In connection with the Second Amended Agreement, NIL Funding was issued a three-year warrant to purchase 1.5 million shares of the Company’s common stock at a price of $.40 per share. The fair value of the warrant at the date of issuance was $438,000, which is being amortized over the two-year remaining credit facility term from the date of issuance. At December 31, 2017 and September 30, 2017, there was $279,000 and $339,000, respectively, of deferred warrant issuance costs included in other assets in the accompanying balance sheets.

 

Note 12: Going Concern and Liquidity

 

The accompanying financial statements have been prepared on a going concern basis which assumes the Company will be able to realize its assets and discharge its liabilities in the normal course of business for the foreseeable future and, thus, do not include any adjustments relating to the recoverability and classification of assets and liabilities that may be necessary if the Company is unable to continue as a going concern.

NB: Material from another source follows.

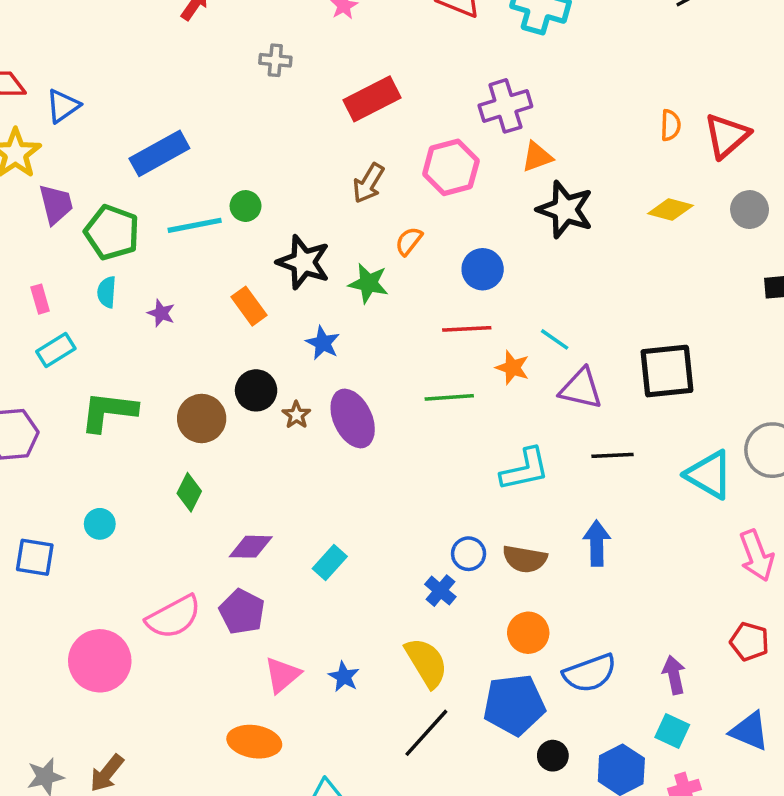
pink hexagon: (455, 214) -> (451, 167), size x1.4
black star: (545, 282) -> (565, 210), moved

However, the Company’s ability to continue as a going concern is dependent upon generating profitable operations in the future and obtaining the necessary financing to meet its obligations and repay its liabilities arising from normal business operations when they come due.

 

The Company continues to incur operating losses due to depressed revenue levels and ongoing strategic investments. Since 2012, the Company has made a significant investment in the development of a completely new, and strategically critical, video management system (VMS). The initial release of this product offering was launched in January 2017 and was followed up by system enhancements released in July 2017. The funding of this major development effort has contributed to the ongoing operating losses and depletion of cash reserves. Although the Company phased in material operating expense reductions over the course of the past several years, it intends to continue funding further development of its new VMS platform and will incur increasing sales and marketing costs to rebuild lost market channels and promote its new core product offering.

 

At December 31, 2017, the Company had $2.3 million of cash reserves and $2.5 million of maximum borrowings available under its Credit Agreement, which is subject in part to a borrowing-base formula. Cash losses over the past several years have been financed by credit facility borrowings, the sale of the Company’s two principal operating facilities, ongoing management of working capital levels and, more recently, the Company’s rights offering and related backstop funding discussed in Note 13 below. The Company expects to continue to draw on its credit facility to the extent available to finance its near term working capital needs.

 

Notwithstanding the recent cash infusion, the Company will likely require additional financing over the next twelve months to implement its planned business objectives and strategies. Accordingly, and in light of the Company’s historic and continuing losses, there is substantial doubt about the Company’s ability to continue as a going concern.

 

Note 13: Rights Offering and Investment Agreement

 

On November 7, 2017, the Company completed a rights offering of common stock to its existing shareholders, whereby it raised approximately $282,000 of gross proceeds for the issuance of 704,235 shares of its common stock pursuant to subscription commitments. On November 8, 2017, following the closing of the rights offering, the Company issued 7,500,000 shares of its common stock to NIL Funding Corporation, the Company’s secured lender, for an aggregate purchase price of $3.0 million pursuant to an Investment Agreement between the Company and NIL Funding Corporation dated as of July 27, 2017. The net proceeds from the rights offering and Investment Agreement were used by the Company to pay down interest bearing borrowings under its Credit Agreement.

 

Following the completion of the rights offering and the related backstop funding provided by NIL Funding Corporation, the Company had a total of 17,552,623 shares of its common stock outstanding. NIL Funding Corporation is a subsidiary of the Article 6 Marital Trust, of which Anita G. Zucker is the trustee.